Сейчас он совсем не был похож на того Виталика Королева, каким все привыкли его видеть и который никогда бы не позволил себе признаться кому-нибудь, что он испугался.
– Я тоже, – сознался Петя.
Виталик подошел берегу и заглянул в воду.
– Здесь все тихо, – сообщил Петя. – Как будто ничего и не было.
– Да, тихо, – согласился Королев.
– В деревне еще ни о чем не говорят?
Виталик отрицательно покачал головой:
– Нет, мне мать бы сказала, если бы его уже искать начали.
– Да, моя мать тоже ни о чем таком не говорила.
Они закурили.
– Я сегодня ходил к Славкиному дому, – сказал Виталик после нескольких затяжек, – смотрел, как там что.
– И как?
– Да никак. Машины нет, значит, отец его куда-то уехал. Он, наверное, еще и не знает, что Славка домой не пришел.
– Может, он в ментуру поехал?
– Нет, тогда бы шум поднялся. Может, он вообще только через неделю приедет.
– Значит, все в порядке?
– В порядке.
И после этих слов Пете сразу сделалось легко. Милиция, наказание, да и сам их поступок в одно мгновение сделались призрачными и далекими.

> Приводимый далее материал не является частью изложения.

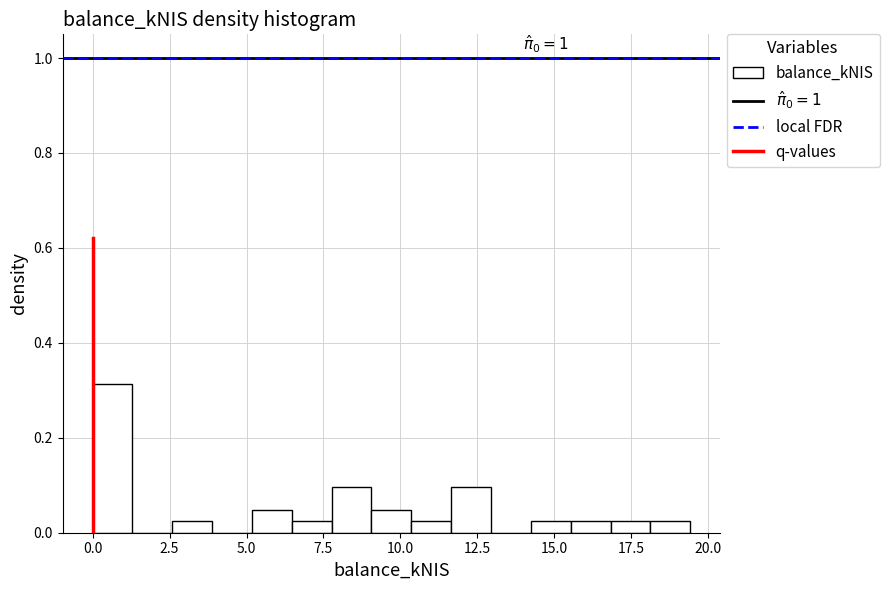

Read against the x-axis, roughly where is the centre of the tallest bar?

0.5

– Пошли отсюда, – предложил он.
– Пошли, – согласился Виталик.
И хотя на всякий случай до деревни они решили добираться окольными путями, разговор переключился на более бытовые события.
– А я с матерью поругался, – сказал Петя. – Нехорошо вышло, даже ударил.
Виталик даже остановился.
– Ни фига себе!
– Завела, как всегда, причитания об отце.

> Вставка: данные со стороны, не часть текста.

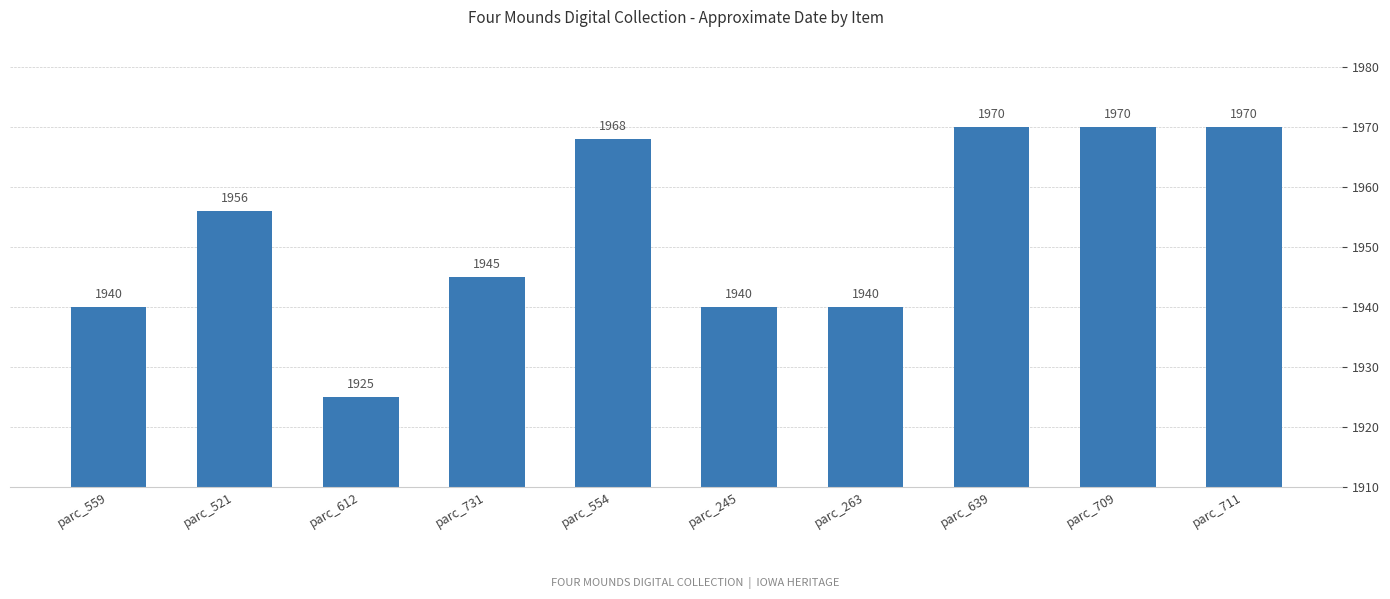

Which label corresponds to the smallest value in the chart?

parc_612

– Не, – усмехнулся Виталик. – С моей матерью не поругаешься. На нее и батя-то голос повышать боится.
Повышать голос на Антонину Алексеевну Королеву боялся не только ее муж Елисей Сергеевич, но и все остальное население деревни Тучково.

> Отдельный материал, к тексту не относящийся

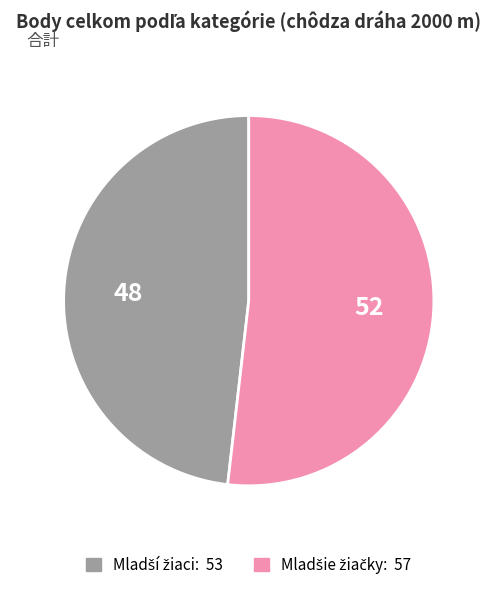

Is there any slice that represents more than half of the pie?

Yes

Антонина Алексеевна была женщиной дородной, властной и за словом в карман не лезла. Если что, она с легкостью могла и руки в ход пустить.
Елисей Сергеевич являл собой полную противоположность собственной супруге. Худенький и тщедушный – типичный среднерусский мужичок – любитель выпить и похвастаться.
Работала Антонина Алексеевна в единственном в деревне Тучково магазине и занималась снабжением. Поэтому в доме Королевых всегда присутствовали продукты, да и денег было побольше, чем у многих других.
Что касается Елисея Сергеевича, то он в свои тридцать два года был официально признан инвалидом и поэтому, в отличие от большинства советских граждан, имел полное и законное право не трудиться на благо родины, не считаясь при этом тунеядцем.
Елисей Сергеевич занимался выращиванием и продажей на рынке города Владимира помидоров и разных других овощей.
Дойдя до дома, в котором жила семья Королевых, ребята поняли, что им очень не хочется расставаться.
– А давай я тебя провожу, – предложил Виталик.
– А тебе не влом?
– Не, не влом.
Возле дома, где жил Петя, ситуация повторилась. Обоих разобрал смех.
– Чего мы, теперь всю жизнь будем друг друга провожать? – заржал Виталик. – Давай гуляй, тебе с матерью мириться надо.
Наконец, выкурив еще по одной папиросе, распрощались.
Мать была на кухне. По запаху Петя понял, что она варила борщ.